I have trouble imagining the underlying reasons for this being particularly interesting. I guess if the lighting was so bad that even the driver couldn't see the trailer then that would excuse him from fault, but I don't see how it changes Tesla's role in it.
Short of an unholy ritual involving the supernatural, Tesla PR or Musk can only guess as to what the driver noticed in this case, and neither can accurately speak to what the either the driver or car did or did not do until the investigation is completed.
I think there's a lot to be concerned about wrt. AutoPilot and I plan on thoroughly reading the completed investigation reports.
The driver never braked. It's possible that he noticed the trailer and refrained from braking for some reason, but that would be really weird.
I don't see why they have to wait for an investigation to talk about what the car did, nor about what the driver did with the car. They have all that information. The purpose of the investigation is to contextualize that information and incorporate external information like the speed and position of the truck in the time leading up to the crash.
> The driver never braked. It's possible that he noticed the trailer and refrained from braking for some reason, but that would be really weird.
He could have had a medical complication. He could also have erred in thinking that the trailer would have cleared the path in time, or in thinking the car would have braked for him, or in perhaps his reaction time was insufficient. I have no idea. None of the items on my brainstormed list strike me was weird.

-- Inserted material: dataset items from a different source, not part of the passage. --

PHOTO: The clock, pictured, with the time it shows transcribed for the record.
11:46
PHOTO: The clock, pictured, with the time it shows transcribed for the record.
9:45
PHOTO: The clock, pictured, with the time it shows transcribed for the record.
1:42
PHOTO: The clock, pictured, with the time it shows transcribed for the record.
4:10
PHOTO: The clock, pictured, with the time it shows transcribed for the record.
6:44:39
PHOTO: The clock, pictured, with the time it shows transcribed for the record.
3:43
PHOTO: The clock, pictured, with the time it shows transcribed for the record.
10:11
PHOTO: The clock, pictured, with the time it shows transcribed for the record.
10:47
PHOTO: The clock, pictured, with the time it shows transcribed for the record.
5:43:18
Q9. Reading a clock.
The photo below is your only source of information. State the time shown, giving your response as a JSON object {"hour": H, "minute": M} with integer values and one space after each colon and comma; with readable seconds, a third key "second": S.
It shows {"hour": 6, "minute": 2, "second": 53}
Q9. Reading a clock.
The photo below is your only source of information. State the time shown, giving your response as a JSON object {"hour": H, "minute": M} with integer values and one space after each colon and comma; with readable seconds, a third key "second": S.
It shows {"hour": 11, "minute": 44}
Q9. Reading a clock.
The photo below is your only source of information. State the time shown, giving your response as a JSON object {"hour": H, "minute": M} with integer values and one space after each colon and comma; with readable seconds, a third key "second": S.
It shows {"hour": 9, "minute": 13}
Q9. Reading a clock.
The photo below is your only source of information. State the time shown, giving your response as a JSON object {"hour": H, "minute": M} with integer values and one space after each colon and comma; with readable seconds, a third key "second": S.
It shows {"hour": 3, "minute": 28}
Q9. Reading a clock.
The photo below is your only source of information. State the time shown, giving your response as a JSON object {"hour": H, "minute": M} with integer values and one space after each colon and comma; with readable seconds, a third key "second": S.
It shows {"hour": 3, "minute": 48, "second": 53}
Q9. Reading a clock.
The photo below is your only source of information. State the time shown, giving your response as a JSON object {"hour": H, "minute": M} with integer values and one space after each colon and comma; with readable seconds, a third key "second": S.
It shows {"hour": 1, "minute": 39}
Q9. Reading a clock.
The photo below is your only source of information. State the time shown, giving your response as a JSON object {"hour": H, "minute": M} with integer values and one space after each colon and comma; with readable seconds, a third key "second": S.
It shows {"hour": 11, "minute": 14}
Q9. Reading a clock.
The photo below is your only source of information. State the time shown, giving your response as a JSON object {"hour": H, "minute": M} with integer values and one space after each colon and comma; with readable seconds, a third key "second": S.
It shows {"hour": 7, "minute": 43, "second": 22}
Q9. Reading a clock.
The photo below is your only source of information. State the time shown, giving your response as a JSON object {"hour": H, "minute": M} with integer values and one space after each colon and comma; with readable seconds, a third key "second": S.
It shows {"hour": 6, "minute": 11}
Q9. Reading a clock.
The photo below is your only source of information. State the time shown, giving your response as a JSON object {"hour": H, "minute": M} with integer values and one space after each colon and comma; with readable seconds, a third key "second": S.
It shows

> I don't see why they have to wait for an investigation to talk about what the car did, nor about what the driver did with the car.
Tesla doesn't have to, but the skeptic in me observes that it is all too easy to spread misinformation (that would benefit them) through the technology press before the investigation is completed. I personally don't see an advantage for Tesla to speak at this stage since there are serious product liability issues in play, but I admittedly don't get Tesla in general.
But Autopilot users are supposed to be watching the road. Assuming this is the case, if the user had seen the vehicle he ought to have applied the breaks.
As a famous engineer said, "and if my grandmother had wheels, she'd be a wagon."
Something to consider is that a "good" risk analysis takes into account the foreseeable use and misuse of a product based on the information available. Given that it is no secret that AutoPilot users have used the system contrary to directions, it is reasonable to demand that the risk analysis be updated to account for this reality (assuming it did not account for this) as part of the continuous PLM process.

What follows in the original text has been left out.